Here’s how it works: When I find my first object, I contemplate how it speaks to (a) above. For instance, I might notice a branch lying on the ground that has been torn from a tree in a recent storm. Some voice within me might observe, “This is how I’m feeling right now, like a branch torn from a tree.” The reason why I felt this way may not be readily apparent at first, so I ask myself, “What does this branch tell me about my present situation?” After contemplating the branch a bit, I may realize that I’m feeling like I need to cut something out of my life that has been life-bearing in the past, but now needs to be cast off. Perhaps it’s an obligation that was meaningful for me for a long time, but now feels like a burden.
As I continue my walk, I think about this obligation and why I feel like I need to be done with it. I keep pondering this obligation, and how I would cast it off until the next object grabs my attention. This could be one minute later or twenty minutes. One never knows. Once I find the next object, I move on to (b), asking, “What does this object tell me about what stands in the way of my casting my obligation off?”
Perhaps the object that caught my attention reminds me of a certain person, and I realize that the person who came to mind might feel hurt or angry if I were to cease my obligation. So I begin to think about how this person might actually feel (and how I can be so sure), and how I might respond to this person. I do this until the next object catches my attention and I ask, (c) what does this object tell me about the way forward?

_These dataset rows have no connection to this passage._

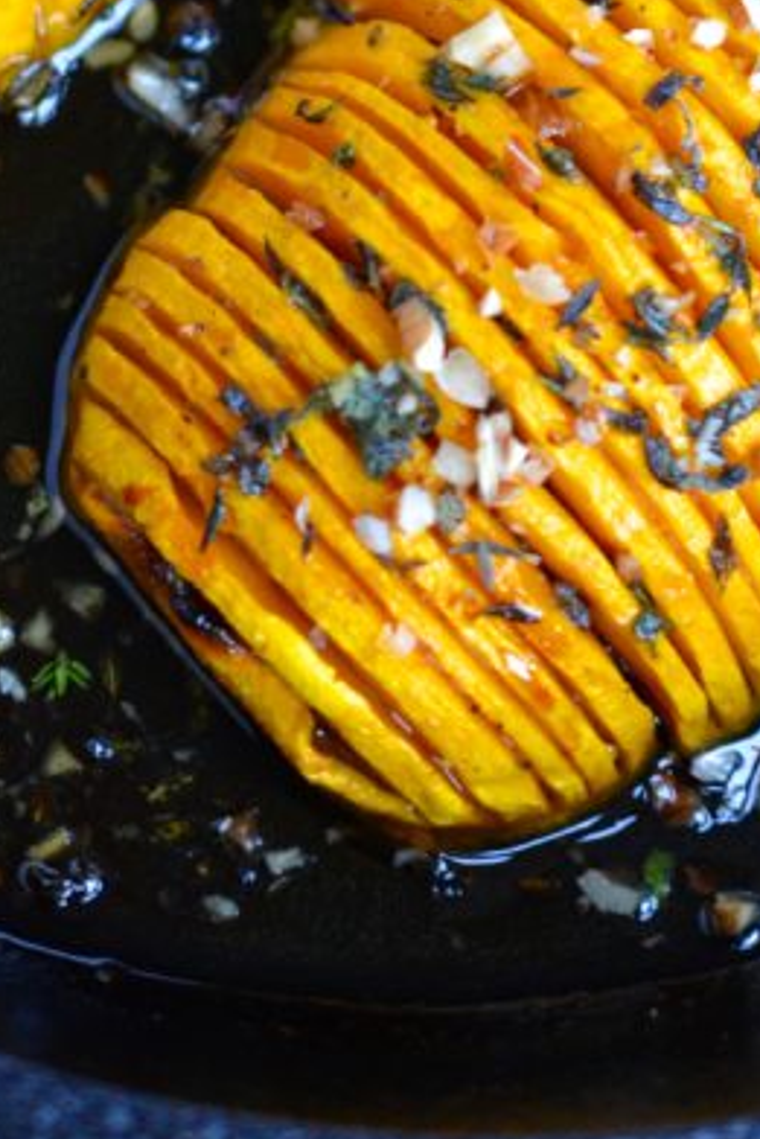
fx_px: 4967
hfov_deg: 8.7
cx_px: 511
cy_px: -17
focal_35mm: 157
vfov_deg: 12.9
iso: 1000
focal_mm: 40
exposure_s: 1/60
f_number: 3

Sometimes I encounter “false starts.” That is, an object or scene grabs my attention, but when I start scratching around for connections to my situation, I simply come up with a bunch of nothing. Rather than hang on too tightly to something that’s unhelpful, I mentally let go of that object/scene and look for others. I find this a helpful practice because lots of things in nature catch my attention but a much more limited number seem “significant” in terms of how they may speak to me.

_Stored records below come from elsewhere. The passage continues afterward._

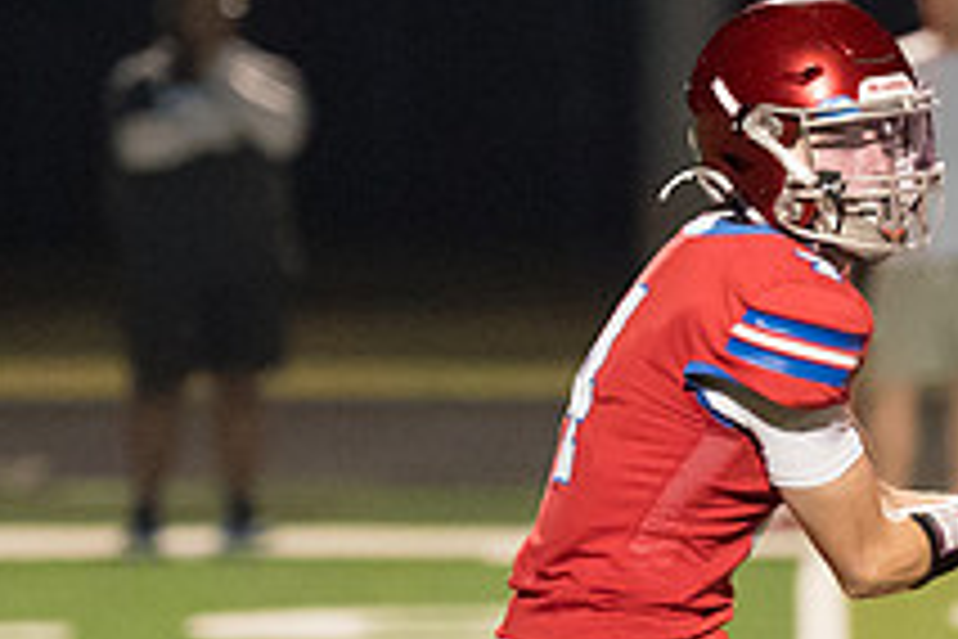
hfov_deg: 3.2
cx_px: 780
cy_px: 397
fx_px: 17216
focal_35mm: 647
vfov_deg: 2.1
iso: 12800
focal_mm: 158
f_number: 2.8
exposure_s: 1/1250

I trust that my subconscious awareness, which tends to be more open to the Spirit because it has less guards up, is far quicker at processing what’s before me than my conscious mind. If an object grabs my attention while I’m intentionally trying to be open to the Spirit, I figure there’s a good chance that my subconscious has been in “conversation” with that object or scene well before I have been aware of it. But if I’m not “getting it” with respect to a particular object after several minutes of contemplating it, I simply move on.
Why not turn your next walk in nature into walking meditation? Find a question that is important to you, then go for a walk using the above three themes as a guide. You may never look at a tree, or a patch of grass, or a pile of leaves the same again!